In opening statements Thursday in Katerian LeGrone's sex assault trial, the state painted a picture of a then-Husker football player who thought he could do whatever he wanted and a young college student too frightened to do anything to stop him.
The defense portrayed his accuser as a woman seeking revenge on an ex-boyfriend, a former teammate of LeGrone's, with a plot to turn a consensual encounter into a financial payday with a lawsuit against the University of Nebraska-Lincoln.
Before the trial is over, jurors are expected to hear from the woman and Andre Hunt, who will be called to testify against LeGrone as part of a plea deal. He currently faces a first-degree sexual assault charge, too, involving the same woman but is expected to plead to a misdemeanor in exchange.
Both LeGrone and Hunt were suspended from the football team and UNL in response to the allegations, reported to police on Aug. 26, 2019.

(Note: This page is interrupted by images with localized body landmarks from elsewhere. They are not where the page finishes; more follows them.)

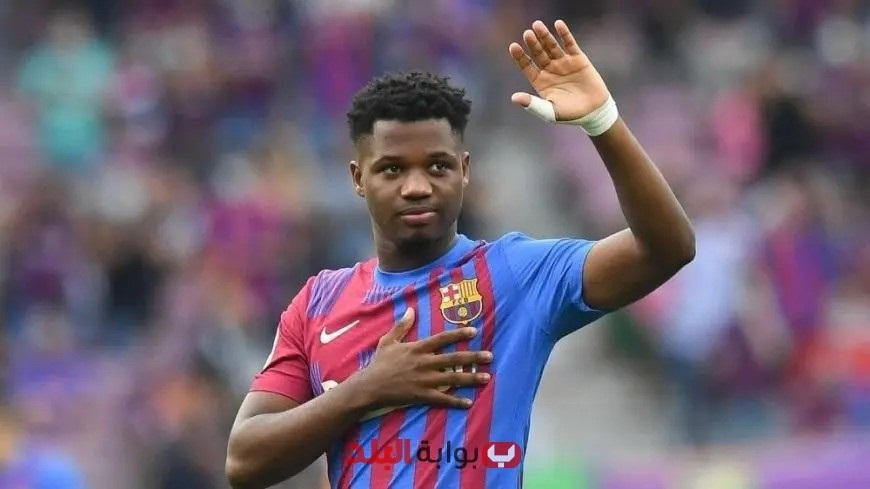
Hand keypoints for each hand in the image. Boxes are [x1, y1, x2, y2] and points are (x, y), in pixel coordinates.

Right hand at [356, 308, 492, 409]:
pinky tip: (469, 403)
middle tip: (490, 357)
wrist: (370, 387)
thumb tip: (411, 309)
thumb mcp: (388, 341)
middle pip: (453, 359)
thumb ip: (401, 326)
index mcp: (418, 348)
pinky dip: (456, 401)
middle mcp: (424, 363)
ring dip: (471, 378)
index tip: (474, 331)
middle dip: (473, 357)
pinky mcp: (422, 395)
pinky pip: (442, 398)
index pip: (442, 339)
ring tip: (486, 378)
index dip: (458, 334)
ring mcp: (424, 380)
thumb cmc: (379, 364)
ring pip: (452, 379)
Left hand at [509, 20, 609, 120]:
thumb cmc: (569, 114)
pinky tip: (558, 24)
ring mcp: (563, 63)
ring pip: (552, 46)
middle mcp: (549, 70)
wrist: (594, 111)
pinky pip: (569, 44)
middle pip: (538, 53)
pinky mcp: (578, 59)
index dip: (520, 56)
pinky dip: (564, 34)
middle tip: (527, 33)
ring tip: (537, 25)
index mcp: (540, 81)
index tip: (513, 46)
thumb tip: (514, 98)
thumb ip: (533, 104)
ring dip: (545, 36)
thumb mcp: (549, 111)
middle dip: (533, 43)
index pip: (527, 66)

The woman says she told Hunt in a text before she went to his and LeGrone's apartment that she didn't want to have sex. Then, during an encounter with Hunt in his bedroom, LeGrone came in the room and she felt them switch places, according to prosecutors.
"She froze. She was scared what would happen if she resisted. If she said no, would they hurt her or do something?" Deputy Lancaster County Attorney Chris Reid told jurors Thursday afternoon.
He said during the trial jurors will hear from another young woman who says LeGrone did the same thing to her a year earlier while she was having sex with another football player.
"This case is about opportunity and vulnerability," Reid said. "Mr. LeGrone thought he could do whatever he wanted and get away with it."
He is alleging the then-19-year-old woman was mentally or physically incapable of resisting.
LeGrone's attorney, Mallory Hughes, told the jury that in Nebraska the law requires somebody to do or say something if they don't want to have sex unless they can't because they're intoxicated or asleep or have been drugged, for instance. She wasn't.
"This law is important for all of us. Men, women. Regardless of your sexuality. Because what this law says is you're all equal. You're all capable," Hughes said.
She said LeGrone's accuser saw him come in the room while she and Hunt were having sex and didn't say "What's going on here? Hold on a minute. Stop.
"She has an obligation and a responsibility to do or say something to make the fact that she doesn't want to do this reasonably known to the person that's doing it. She has that responsibility and she didn't do that," Hughes said.
Testimony is set to begin Friday morning.